On a observé que certains États ne souhaitent pas aller dans ce sens-là, parfois l’Église ne le souhaite pas non plus. Nous avons invité l’Église à venir à l’Assemblée nationale, et ils n’étaient pas présents. On ne désespère pas. On sait que dans certains pays, leur absence n’a pas empêché le processus de se réaliser, donc on fera sans eux, s’ils ne le souhaitent pas. Il faut qu’ils le sachent de toutes les façons. Le but, dans un premier temps, c’est vraiment qu’on puisse créer les conditions pour que la parole se libère. On a tellement formaté les gens, réduit à autre chose que ce qu’ils étaient que cela va prendre du temps. Ce sont des processus qui sont longs, qui doivent être imprégnés de beaucoup d’humilité et de modestie sur l’approche, la méthode de travail. On sait, à la lumière des retours d’expérience dans d’autres pays, que ce qui est important c’est de faire en sorte que cela diffuse au sein des populations et des communautés concernées. Qu’ils se sentent vraiment acteurs, qu’ils soient placés au centre du processus, que cela se fasse dans leur langue. En Guyane, cela aura une certaine originalité, car il y a six langues parlées chez les autochtones. Il faudra en tenir en compte, car quand vous parlez le teko, ce n’est pas le wayana, le wayana ce n’est pas le kali’na, qui n’est pas le palikur, etc.
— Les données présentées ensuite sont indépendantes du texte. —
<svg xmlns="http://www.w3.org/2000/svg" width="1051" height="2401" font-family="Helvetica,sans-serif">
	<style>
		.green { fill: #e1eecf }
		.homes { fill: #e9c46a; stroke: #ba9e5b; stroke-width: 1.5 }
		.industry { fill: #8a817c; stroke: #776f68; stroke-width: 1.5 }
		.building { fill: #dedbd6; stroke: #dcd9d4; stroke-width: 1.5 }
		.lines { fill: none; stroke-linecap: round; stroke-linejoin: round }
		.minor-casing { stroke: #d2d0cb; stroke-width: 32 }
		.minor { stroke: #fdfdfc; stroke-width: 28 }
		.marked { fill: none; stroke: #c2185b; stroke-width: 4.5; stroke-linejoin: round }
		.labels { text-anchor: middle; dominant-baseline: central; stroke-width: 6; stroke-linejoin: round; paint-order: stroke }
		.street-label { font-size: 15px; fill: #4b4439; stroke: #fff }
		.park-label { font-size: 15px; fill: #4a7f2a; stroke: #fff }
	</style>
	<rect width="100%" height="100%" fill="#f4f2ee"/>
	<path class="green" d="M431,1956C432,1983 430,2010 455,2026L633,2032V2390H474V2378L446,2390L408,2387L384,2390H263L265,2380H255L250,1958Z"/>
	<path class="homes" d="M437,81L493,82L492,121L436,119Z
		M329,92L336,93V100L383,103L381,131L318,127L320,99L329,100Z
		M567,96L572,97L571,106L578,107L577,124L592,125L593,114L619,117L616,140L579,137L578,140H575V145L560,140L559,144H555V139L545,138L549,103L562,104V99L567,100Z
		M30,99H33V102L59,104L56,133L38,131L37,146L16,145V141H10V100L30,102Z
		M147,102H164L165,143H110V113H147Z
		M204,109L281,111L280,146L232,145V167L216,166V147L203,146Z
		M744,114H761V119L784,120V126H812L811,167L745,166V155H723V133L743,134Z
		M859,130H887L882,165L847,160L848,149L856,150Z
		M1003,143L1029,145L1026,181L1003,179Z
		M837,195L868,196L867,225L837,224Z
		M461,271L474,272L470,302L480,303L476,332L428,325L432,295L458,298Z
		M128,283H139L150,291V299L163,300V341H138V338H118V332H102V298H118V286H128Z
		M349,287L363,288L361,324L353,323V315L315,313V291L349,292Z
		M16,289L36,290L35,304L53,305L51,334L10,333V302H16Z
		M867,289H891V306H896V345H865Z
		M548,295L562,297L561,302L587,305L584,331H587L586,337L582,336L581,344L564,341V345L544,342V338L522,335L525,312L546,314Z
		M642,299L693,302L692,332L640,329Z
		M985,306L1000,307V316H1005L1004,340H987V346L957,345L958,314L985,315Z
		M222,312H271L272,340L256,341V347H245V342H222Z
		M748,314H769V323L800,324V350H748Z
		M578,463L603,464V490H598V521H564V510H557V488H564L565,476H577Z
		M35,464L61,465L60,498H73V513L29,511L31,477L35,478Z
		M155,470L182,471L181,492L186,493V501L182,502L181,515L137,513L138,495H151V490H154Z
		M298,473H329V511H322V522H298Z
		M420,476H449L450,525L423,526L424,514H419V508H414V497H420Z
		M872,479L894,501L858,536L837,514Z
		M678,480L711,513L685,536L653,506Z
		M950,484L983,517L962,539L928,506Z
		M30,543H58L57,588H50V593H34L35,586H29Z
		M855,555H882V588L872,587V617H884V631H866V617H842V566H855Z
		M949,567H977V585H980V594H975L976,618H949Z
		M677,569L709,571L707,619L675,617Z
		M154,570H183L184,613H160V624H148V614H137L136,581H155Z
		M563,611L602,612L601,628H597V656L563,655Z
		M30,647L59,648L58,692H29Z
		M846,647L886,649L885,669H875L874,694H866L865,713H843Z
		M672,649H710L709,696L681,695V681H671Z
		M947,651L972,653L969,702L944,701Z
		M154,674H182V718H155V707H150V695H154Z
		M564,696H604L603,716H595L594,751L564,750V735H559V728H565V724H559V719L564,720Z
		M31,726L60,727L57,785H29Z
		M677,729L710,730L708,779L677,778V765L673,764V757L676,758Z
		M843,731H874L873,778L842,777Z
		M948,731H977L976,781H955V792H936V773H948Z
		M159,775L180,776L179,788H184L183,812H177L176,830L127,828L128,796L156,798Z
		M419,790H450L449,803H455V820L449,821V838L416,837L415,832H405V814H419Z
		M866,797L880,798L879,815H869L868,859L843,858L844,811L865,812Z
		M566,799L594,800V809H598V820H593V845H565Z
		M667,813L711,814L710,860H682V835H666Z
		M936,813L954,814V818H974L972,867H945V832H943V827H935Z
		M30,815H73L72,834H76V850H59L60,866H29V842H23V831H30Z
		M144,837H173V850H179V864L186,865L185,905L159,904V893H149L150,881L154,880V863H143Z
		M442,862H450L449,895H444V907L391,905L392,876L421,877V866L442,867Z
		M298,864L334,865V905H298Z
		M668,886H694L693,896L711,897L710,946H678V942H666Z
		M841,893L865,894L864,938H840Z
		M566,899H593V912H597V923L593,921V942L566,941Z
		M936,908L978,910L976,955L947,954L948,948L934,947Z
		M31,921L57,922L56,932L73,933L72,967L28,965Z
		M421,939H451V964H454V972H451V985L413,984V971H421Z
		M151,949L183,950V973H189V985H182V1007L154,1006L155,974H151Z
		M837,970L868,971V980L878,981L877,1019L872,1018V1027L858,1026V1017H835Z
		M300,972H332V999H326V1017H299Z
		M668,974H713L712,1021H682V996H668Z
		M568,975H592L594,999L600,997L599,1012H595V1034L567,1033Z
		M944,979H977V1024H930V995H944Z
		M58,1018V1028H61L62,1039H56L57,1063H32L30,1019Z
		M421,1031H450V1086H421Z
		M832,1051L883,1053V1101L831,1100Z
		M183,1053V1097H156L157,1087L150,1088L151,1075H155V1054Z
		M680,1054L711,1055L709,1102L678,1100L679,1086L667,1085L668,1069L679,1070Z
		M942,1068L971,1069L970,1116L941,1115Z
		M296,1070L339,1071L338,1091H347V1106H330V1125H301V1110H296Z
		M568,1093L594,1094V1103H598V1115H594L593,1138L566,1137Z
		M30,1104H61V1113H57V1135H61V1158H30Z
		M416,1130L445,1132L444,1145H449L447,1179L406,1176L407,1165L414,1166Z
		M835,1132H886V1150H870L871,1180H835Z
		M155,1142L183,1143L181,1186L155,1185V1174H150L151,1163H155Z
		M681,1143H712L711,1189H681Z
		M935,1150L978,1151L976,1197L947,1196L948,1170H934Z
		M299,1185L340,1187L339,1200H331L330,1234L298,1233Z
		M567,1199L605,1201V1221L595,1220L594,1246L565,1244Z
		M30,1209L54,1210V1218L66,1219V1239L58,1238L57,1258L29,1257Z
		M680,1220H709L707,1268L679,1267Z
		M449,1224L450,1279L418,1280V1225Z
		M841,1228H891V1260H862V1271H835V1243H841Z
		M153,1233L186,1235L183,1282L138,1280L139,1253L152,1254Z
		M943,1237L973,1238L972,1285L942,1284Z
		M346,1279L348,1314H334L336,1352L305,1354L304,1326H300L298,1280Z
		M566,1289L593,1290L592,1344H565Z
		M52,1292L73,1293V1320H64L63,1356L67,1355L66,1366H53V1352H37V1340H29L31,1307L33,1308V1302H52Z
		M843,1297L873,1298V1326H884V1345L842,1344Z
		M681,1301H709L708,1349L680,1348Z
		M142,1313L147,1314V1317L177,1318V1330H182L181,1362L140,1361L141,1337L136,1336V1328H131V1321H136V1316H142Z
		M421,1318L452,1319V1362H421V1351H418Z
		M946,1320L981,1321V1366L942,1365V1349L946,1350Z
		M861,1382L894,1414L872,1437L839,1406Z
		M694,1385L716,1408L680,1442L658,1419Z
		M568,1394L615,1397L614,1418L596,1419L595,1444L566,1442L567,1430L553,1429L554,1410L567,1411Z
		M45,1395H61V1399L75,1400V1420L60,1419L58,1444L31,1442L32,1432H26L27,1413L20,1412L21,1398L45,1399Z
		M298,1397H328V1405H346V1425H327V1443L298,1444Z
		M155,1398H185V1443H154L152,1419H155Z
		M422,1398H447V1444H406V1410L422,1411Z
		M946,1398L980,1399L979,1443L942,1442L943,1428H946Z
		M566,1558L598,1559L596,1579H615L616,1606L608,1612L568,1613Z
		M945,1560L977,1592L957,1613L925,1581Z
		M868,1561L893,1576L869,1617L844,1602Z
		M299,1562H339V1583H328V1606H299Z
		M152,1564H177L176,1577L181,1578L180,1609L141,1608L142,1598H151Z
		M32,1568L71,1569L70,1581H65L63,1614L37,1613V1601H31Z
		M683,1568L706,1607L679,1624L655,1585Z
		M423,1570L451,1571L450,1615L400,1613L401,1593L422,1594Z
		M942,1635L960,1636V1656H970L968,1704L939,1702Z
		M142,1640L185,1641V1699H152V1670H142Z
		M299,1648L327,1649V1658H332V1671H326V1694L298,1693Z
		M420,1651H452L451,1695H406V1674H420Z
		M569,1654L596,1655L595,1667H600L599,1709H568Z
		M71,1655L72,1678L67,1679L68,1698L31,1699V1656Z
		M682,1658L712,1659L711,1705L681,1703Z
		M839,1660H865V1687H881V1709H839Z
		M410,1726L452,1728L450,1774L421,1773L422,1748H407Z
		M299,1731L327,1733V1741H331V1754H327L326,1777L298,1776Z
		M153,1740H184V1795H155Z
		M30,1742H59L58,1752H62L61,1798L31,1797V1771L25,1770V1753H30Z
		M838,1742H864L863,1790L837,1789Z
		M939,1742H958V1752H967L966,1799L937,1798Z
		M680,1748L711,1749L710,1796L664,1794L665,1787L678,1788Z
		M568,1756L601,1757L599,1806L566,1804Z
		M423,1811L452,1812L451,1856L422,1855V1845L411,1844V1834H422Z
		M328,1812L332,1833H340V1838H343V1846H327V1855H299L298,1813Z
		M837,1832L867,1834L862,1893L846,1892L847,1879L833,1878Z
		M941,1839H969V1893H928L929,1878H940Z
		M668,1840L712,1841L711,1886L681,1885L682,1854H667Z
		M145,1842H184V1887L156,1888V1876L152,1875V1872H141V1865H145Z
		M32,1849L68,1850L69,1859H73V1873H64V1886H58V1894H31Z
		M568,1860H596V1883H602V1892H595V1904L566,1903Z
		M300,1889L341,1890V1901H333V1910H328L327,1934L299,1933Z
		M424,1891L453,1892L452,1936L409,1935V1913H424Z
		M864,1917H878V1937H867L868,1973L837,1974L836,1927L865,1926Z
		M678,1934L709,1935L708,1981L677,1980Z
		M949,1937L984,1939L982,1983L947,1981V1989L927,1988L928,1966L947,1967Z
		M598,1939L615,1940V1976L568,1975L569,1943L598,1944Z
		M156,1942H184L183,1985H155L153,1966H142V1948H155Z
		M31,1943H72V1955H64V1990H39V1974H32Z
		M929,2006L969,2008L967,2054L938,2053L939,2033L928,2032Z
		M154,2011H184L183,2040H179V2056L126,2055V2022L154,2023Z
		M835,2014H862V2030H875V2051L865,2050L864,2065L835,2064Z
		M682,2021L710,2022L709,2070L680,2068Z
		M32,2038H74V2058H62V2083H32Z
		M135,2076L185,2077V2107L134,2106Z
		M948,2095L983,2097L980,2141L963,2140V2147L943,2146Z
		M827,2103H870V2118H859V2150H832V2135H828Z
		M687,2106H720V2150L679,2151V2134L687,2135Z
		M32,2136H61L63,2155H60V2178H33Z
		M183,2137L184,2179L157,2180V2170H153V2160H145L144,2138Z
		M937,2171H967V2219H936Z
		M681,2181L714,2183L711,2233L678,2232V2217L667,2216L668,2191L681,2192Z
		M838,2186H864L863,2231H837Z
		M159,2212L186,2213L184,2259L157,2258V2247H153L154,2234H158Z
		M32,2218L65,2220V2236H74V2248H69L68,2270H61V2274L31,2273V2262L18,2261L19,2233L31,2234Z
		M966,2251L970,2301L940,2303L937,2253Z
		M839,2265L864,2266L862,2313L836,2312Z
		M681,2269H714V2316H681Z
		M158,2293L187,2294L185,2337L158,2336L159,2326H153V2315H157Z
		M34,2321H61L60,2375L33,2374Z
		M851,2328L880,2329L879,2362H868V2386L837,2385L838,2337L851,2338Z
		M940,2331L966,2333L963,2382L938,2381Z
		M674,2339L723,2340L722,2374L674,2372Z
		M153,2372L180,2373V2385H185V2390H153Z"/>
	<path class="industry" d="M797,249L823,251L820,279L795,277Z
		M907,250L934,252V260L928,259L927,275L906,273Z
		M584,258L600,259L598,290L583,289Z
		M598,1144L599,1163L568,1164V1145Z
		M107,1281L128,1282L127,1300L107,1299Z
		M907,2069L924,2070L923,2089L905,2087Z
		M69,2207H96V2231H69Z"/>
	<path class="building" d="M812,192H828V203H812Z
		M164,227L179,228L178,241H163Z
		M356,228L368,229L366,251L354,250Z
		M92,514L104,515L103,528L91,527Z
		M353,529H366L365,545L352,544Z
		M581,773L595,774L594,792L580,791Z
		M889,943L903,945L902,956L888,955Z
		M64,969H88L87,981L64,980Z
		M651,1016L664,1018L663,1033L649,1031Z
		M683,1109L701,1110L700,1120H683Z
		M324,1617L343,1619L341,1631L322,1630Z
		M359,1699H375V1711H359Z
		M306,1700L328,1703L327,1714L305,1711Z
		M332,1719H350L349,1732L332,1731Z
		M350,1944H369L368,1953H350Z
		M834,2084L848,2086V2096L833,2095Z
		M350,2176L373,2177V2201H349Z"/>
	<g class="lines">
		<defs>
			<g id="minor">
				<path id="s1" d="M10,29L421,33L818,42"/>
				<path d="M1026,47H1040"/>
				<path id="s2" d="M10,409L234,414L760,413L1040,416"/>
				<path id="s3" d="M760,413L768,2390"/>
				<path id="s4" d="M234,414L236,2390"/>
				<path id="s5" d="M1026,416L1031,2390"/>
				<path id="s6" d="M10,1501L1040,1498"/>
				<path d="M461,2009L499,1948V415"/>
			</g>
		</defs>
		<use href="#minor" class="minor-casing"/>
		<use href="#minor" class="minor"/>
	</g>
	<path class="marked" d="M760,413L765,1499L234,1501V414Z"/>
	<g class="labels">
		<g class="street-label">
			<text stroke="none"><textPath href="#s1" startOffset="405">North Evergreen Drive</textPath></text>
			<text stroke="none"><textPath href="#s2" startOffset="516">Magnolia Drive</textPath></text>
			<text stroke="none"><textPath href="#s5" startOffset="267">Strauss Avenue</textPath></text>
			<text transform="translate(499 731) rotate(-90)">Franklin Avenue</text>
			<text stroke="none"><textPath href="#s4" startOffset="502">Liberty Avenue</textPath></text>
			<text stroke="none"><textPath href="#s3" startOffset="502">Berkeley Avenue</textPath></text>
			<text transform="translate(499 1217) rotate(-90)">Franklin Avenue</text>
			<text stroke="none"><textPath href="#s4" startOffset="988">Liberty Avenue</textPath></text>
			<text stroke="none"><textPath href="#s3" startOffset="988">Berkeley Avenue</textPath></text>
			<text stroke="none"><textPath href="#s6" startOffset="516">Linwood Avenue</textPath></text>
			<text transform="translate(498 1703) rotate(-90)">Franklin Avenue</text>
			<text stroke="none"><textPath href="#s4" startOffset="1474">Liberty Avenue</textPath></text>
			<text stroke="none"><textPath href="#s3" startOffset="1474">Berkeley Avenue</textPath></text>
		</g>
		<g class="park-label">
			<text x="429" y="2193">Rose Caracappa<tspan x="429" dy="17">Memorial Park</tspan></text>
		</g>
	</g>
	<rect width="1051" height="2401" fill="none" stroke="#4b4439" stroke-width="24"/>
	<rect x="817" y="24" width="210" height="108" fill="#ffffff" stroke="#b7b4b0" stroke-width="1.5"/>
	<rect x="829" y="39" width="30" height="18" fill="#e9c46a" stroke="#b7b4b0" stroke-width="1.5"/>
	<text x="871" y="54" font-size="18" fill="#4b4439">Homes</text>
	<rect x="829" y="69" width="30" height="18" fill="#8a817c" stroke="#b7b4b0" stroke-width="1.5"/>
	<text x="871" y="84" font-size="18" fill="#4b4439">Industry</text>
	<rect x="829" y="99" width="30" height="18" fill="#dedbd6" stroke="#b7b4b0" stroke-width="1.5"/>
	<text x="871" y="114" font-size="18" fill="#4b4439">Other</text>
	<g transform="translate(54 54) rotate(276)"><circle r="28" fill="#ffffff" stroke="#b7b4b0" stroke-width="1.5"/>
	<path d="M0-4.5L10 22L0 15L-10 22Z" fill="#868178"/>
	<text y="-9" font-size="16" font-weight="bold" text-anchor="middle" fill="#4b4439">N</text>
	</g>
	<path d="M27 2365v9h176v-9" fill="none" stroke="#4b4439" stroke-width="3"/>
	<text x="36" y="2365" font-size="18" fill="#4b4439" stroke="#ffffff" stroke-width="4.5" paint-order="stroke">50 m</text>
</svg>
Est-ce vous pensez que le mouvement social et politique anticolonial peut apporter à ce combat ?
Cet acte fondateur avec la commission de vérité et réconciliation, il faut le populariser. Il faut que cela sorte de la Guyane. On a besoin que cela ait un retentissement international. Il faut que la population française soit consciente de ce qui s’est passé, de la responsabilité de son État.
Est-ce qu’il y a une prochaine date ?
L’étape suivante, c’est de rassembler le maximum de signatures pour donner de la force politique à tout ça. Plus on aura de personnalités, d’éluEs, de chercheurEs qui vont donner de la visibilité à cette commission, plus ce sera intéressant. On pense que cela va pousser l’État et l’Église à s’y mettre. Les conditions de leur participation devront être déterminées pour que leurs voix ne dévoient pas l’idée même et le sens de ce travail.
Propos recueillis par Manon Boltansky
- 1. Hélène Ferrarini (préface Alexis Tiouka), Allons enfants de la Guyane. Éduquer, évangéliser, coloniser les Amérindiens dans la République, éditions Anacharsis, 2022, et aussi Hélène Ferrarini et Alexis Tiouka. Petit guerrier pour la paix. Les luttes amérindiennes racontées à la jeunesse (et à tous les curieux), Éditions Ibis rouge, 2017.